Oh, by the way, yes the 6000 can receive OTA with the proper module added to the receiver, so still has use after activations not accepted.


----------



## normang (Nov 14, 2002)

The 6000 has to have a sat signal (not sure whether it needs to be activated for other programming, don't think so) for the OTA portion of the 6000 to work..


----------



## BillJ (May 5, 2005)

I'll be very happy to get rid of my 6000 the minute I can get my hands on a 622. That slow EPG is driving my crazy, especially since my other receiver is a 301 with an almost instant EPG.


----------



## Stewart Vernon (Jan 7, 2005)

I suspect part of the "we will not activate" if that turns out to be truth rather than our commonly suspected rumor... is because Dish isn't being smart enough to track where they give the rebate/upgrades.

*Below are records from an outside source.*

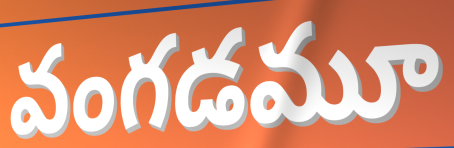
వంగడమూ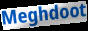
MeghdootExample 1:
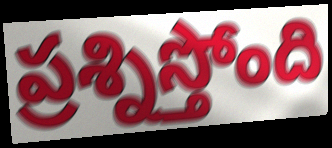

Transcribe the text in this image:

ప్రశ్నిస్తోంది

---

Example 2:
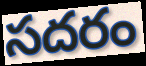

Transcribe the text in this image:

సదరం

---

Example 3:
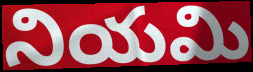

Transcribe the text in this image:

నియమి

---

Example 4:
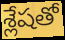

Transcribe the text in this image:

శ్లేషతో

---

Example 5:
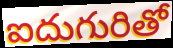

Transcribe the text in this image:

ఐదుగురితో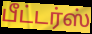
பீட்டர்ஸ்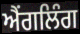
ਐਂਗਲਿੰਗ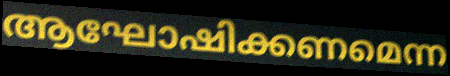
ആഘോഷിക്കണമെന്ന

JL suggested once that Dish could track the R00/S00 numbers for any upgraded receiver and then make restrictions for future upgrades based on that database... otherwise people could just ship that 6000 around the country and everyone takes a turn at a $49 upgrade!

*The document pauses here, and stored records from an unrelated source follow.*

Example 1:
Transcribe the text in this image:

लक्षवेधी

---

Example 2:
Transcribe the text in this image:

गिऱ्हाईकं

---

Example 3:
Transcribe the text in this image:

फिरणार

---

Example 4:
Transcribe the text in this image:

That said... think about all the people right now who are mad because they just got an 811 or 942 and are now finding out they need a ViP211 or 622 to get all the channels as of Feb 1st... OK, now imagine the guy you sell your 6000 to finds out when he calls to activate it that he can't get all the new channels unless he buys/leases a new receiver AND he can't get an upgrade because this receiver has already been used by you to get your special upgrade price... Any guesses on how mad that guy will be?

All the people who right now blame Dish for not telling them months ago about this news would be doing the same thing if they sell a receiver to someone else without carefully explaining (say listing in big letters in your eBay auction) the limitations of new MPEG4 channels that can't be viewed... and if they do that, guess how the price will plummet?

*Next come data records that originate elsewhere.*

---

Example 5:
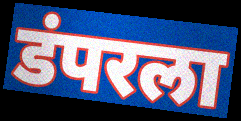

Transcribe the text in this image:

डंपरला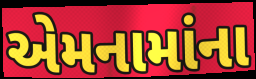
એમનામાંના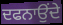
ਦਫਨਾਉਂਦੇ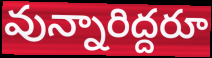
వున్నారిద్దరూ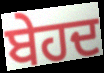
ਬੇਹਦ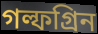
গল্ফগ্রিন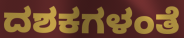
ದಶಕಗಳಂತೆ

Just seems to me that no matter what path is chosen, ultimately we have a situation where old stuff isn't compatible or as desirable, even if technically usable... so the value drops to near nothing even if Dish would allow the activation. I mean, if a new customer can get an MPEG4 receiver for $49 or even $98, why would they pay more than that for a receiver that can't get all the new channels? even worse, one that they can only use for OTA?

A 921/942 might have some value as a PVR for OTA if it can be used that way... but even still, it requires you to have a satellite dish on your roof in order to use it... and someone that has a dish on the roof can probably get an attractive offer from Dish on an MPEG4 DVR as well.

Except for hacker scenarios... I can't see, unfortunately, a lot of value after say the next 6 months when all this kicks in full stride. I say unfortunately, because I own a 6000u myself.


----------